### Set exercise
In the listing below, take the lines starting with the line with "Transcribe the guitar" and going on through the line with "r.8 0.1.4 2.2.8 r.8". Give them again with "Tremolo" changed to "Vibrato" and nothing else altered.

### Data shown
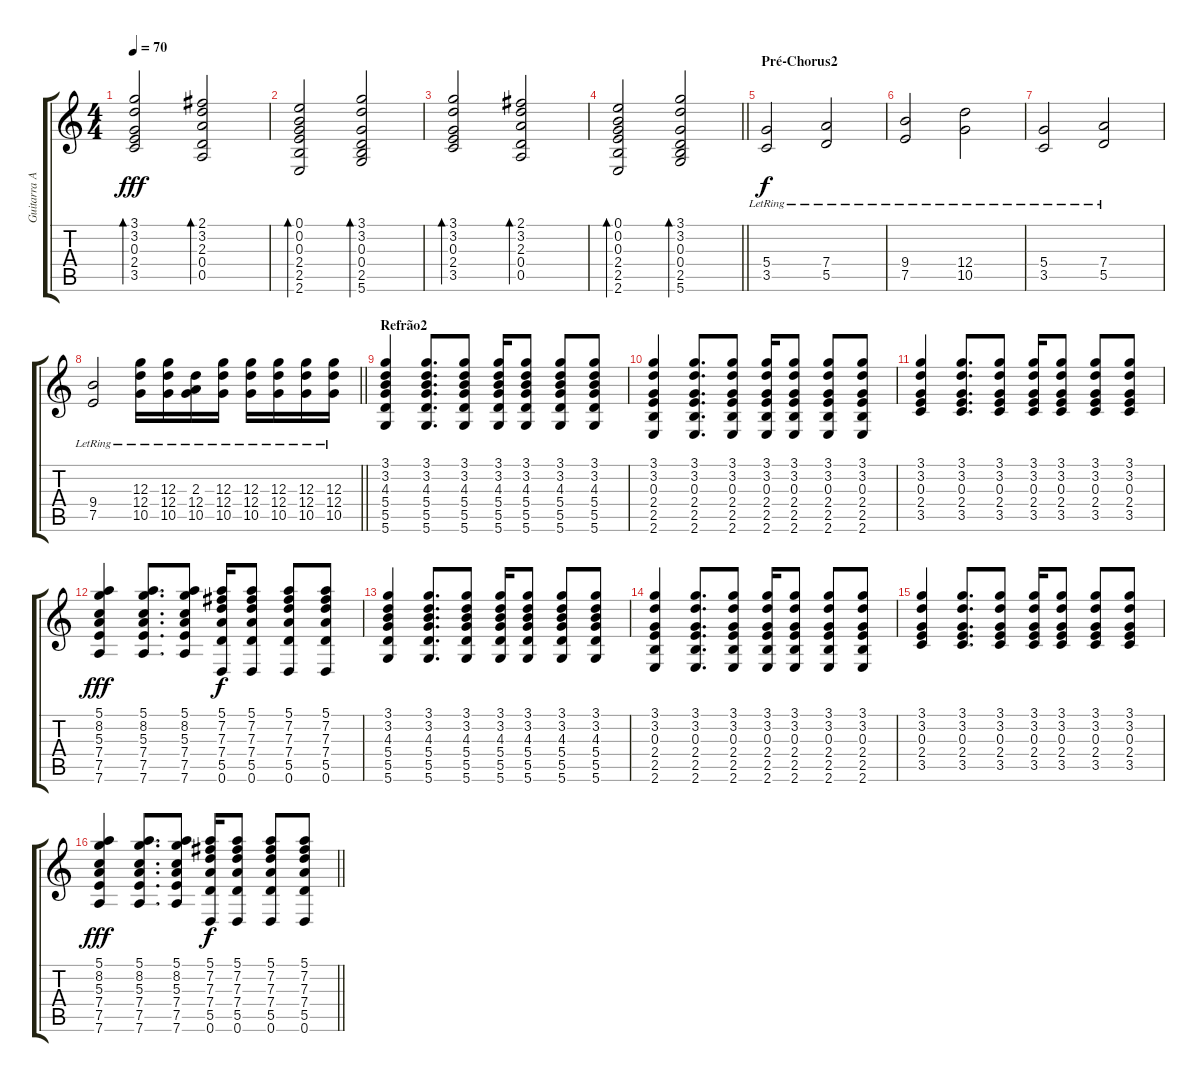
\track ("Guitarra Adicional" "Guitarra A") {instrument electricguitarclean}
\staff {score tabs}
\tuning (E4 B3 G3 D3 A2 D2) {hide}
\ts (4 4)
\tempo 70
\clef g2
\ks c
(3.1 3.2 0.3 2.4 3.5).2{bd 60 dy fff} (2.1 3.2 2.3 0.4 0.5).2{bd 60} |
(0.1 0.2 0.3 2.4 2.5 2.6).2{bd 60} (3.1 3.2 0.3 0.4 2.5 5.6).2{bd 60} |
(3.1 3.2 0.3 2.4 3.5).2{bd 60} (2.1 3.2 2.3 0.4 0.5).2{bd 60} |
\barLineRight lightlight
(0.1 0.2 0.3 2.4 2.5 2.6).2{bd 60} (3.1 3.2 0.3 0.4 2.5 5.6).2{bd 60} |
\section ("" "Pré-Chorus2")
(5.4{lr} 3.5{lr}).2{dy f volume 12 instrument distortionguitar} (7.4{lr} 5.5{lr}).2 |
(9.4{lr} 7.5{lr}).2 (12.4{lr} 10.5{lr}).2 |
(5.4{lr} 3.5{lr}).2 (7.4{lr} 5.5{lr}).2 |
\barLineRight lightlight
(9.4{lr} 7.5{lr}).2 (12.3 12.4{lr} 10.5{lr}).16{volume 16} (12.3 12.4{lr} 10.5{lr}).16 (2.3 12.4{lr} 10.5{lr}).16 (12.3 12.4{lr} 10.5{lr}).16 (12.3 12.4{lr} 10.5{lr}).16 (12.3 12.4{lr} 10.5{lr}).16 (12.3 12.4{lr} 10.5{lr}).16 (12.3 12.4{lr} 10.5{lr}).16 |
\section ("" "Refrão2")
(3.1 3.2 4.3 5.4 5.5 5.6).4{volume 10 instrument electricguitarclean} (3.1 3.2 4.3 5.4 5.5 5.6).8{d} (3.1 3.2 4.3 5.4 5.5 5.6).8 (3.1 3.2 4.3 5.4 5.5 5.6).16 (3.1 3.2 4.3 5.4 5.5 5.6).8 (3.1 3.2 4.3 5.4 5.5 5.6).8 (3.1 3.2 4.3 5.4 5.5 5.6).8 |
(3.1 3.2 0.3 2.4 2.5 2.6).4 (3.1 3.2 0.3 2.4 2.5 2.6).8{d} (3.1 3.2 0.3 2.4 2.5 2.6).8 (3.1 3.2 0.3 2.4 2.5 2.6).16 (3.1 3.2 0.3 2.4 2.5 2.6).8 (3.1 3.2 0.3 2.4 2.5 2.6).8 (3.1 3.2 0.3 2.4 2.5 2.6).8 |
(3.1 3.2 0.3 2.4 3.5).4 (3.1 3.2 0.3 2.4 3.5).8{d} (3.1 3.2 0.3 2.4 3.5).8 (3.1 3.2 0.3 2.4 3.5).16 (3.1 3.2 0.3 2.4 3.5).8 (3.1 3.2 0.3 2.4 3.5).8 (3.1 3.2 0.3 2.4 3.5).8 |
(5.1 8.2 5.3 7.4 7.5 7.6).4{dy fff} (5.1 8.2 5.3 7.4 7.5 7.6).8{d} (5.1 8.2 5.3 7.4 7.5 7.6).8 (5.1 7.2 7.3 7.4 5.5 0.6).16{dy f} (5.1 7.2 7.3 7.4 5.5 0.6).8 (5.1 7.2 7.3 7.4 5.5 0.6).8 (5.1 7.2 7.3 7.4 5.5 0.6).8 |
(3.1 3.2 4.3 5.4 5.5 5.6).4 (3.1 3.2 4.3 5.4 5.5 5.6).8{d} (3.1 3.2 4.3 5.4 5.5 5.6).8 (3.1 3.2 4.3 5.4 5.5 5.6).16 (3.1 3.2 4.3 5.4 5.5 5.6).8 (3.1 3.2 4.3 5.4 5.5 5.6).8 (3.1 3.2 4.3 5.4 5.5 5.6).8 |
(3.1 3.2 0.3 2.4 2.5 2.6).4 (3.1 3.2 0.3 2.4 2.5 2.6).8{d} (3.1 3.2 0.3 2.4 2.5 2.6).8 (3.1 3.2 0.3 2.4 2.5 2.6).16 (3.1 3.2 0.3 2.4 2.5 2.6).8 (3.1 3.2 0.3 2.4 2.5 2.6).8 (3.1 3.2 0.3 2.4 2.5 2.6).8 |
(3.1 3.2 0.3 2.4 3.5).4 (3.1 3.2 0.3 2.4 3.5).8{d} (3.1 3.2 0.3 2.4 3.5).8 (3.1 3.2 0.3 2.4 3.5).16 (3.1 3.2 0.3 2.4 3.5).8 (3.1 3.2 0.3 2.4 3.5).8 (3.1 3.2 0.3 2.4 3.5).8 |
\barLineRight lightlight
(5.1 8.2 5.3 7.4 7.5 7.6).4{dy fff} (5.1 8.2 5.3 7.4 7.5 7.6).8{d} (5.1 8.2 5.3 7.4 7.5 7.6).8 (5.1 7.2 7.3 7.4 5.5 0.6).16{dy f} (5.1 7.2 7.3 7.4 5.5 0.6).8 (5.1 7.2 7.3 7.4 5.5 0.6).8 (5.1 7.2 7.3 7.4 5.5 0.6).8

==

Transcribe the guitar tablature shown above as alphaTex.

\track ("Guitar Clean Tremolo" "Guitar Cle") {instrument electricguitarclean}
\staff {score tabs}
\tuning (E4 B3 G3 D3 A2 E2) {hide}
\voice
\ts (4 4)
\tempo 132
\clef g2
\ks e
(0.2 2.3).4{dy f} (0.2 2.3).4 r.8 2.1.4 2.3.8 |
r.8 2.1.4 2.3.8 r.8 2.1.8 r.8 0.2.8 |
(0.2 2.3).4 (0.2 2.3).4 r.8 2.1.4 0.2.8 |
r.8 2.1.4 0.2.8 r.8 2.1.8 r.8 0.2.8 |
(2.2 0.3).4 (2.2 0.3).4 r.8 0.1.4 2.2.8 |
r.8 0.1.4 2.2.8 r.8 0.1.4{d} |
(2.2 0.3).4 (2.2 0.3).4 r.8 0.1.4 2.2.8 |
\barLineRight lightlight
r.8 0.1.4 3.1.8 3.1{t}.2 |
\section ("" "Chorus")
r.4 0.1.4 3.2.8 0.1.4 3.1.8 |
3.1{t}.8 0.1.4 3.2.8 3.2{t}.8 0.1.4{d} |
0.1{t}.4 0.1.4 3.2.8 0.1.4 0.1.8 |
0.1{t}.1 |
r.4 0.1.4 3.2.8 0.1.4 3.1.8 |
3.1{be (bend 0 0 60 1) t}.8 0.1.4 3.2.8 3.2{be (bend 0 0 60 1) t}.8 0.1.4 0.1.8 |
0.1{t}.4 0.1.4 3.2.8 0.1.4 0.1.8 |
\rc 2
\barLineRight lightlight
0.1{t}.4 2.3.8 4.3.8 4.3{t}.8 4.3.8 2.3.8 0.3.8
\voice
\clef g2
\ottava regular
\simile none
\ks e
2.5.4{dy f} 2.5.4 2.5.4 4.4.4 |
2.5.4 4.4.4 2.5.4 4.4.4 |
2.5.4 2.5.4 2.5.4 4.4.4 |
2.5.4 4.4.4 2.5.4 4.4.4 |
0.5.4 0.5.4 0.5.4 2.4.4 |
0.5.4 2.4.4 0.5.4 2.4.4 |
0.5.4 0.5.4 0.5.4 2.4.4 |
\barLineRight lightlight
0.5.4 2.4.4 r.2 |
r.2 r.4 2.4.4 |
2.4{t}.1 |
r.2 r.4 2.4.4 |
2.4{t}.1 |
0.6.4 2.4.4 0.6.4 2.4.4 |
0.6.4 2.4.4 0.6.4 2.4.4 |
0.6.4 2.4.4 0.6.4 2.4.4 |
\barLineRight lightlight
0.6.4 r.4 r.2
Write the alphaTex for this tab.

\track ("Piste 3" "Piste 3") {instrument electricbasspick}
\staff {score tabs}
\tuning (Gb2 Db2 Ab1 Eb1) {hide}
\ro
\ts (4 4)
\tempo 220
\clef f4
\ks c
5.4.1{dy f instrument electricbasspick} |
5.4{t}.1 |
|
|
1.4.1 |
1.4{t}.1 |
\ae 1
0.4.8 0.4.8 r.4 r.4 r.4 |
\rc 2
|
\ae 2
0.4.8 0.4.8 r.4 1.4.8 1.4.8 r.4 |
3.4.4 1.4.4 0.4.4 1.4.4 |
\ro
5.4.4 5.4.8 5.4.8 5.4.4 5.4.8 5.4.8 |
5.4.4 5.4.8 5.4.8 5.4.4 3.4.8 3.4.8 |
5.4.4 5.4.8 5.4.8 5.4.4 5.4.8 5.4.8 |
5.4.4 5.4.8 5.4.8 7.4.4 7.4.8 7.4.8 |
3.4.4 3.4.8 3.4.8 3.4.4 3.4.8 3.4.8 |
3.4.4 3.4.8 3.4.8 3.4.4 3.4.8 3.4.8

...

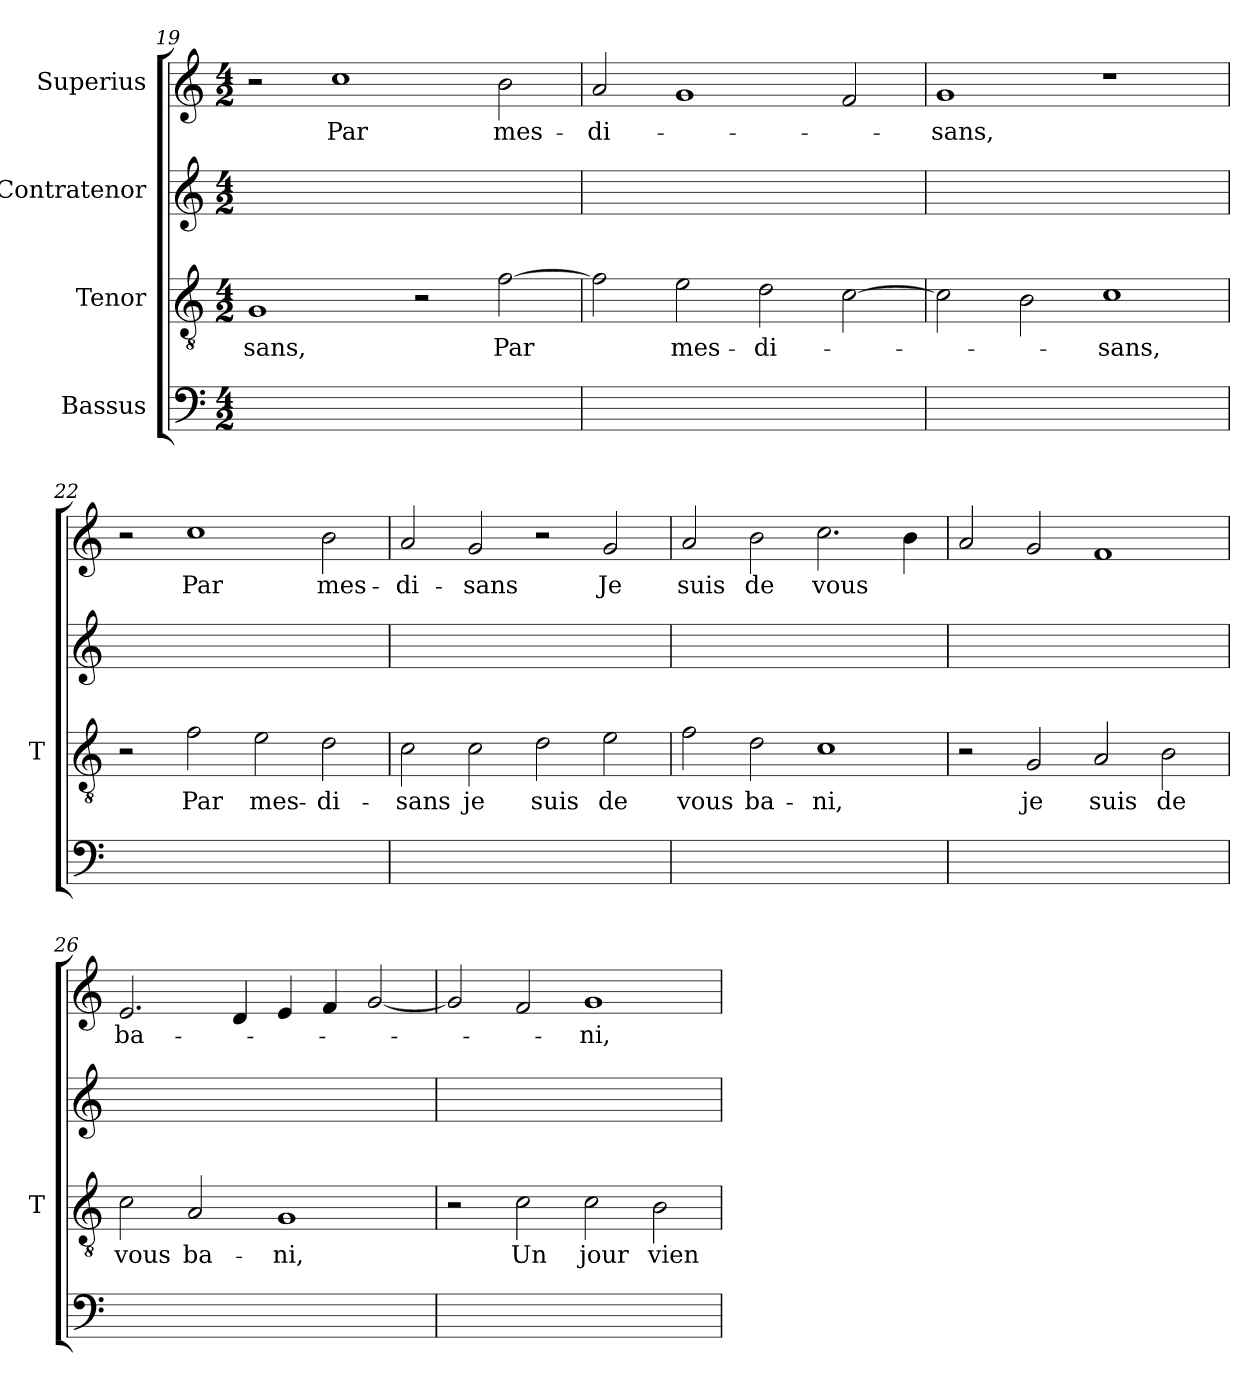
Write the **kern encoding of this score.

### Expected answer
Transcribe the guitar tablature shown above as alphaTex.

\track ("Guitar Clean Vibrato" "Guitar Cle") {instrument electricguitarclean}
\staff {score tabs}
\tuning (E4 B3 G3 D3 A2 E2) {hide}
\voice
\ts (4 4)
\tempo 132
\clef g2
\ks e
(0.2 2.3).4{dy f} (0.2 2.3).4 r.8 2.1.4 2.3.8 |
r.8 2.1.4 2.3.8 r.8 2.1.8 r.8 0.2.8 |
(0.2 2.3).4 (0.2 2.3).4 r.8 2.1.4 0.2.8 |
r.8 2.1.4 0.2.8 r.8 2.1.8 r.8 0.2.8 |
(2.2 0.3).4 (2.2 0.3).4 r.8 0.1.4 2.2.8 |
r.8 0.1.4 2.2.8 r.8 0.1.4{d} |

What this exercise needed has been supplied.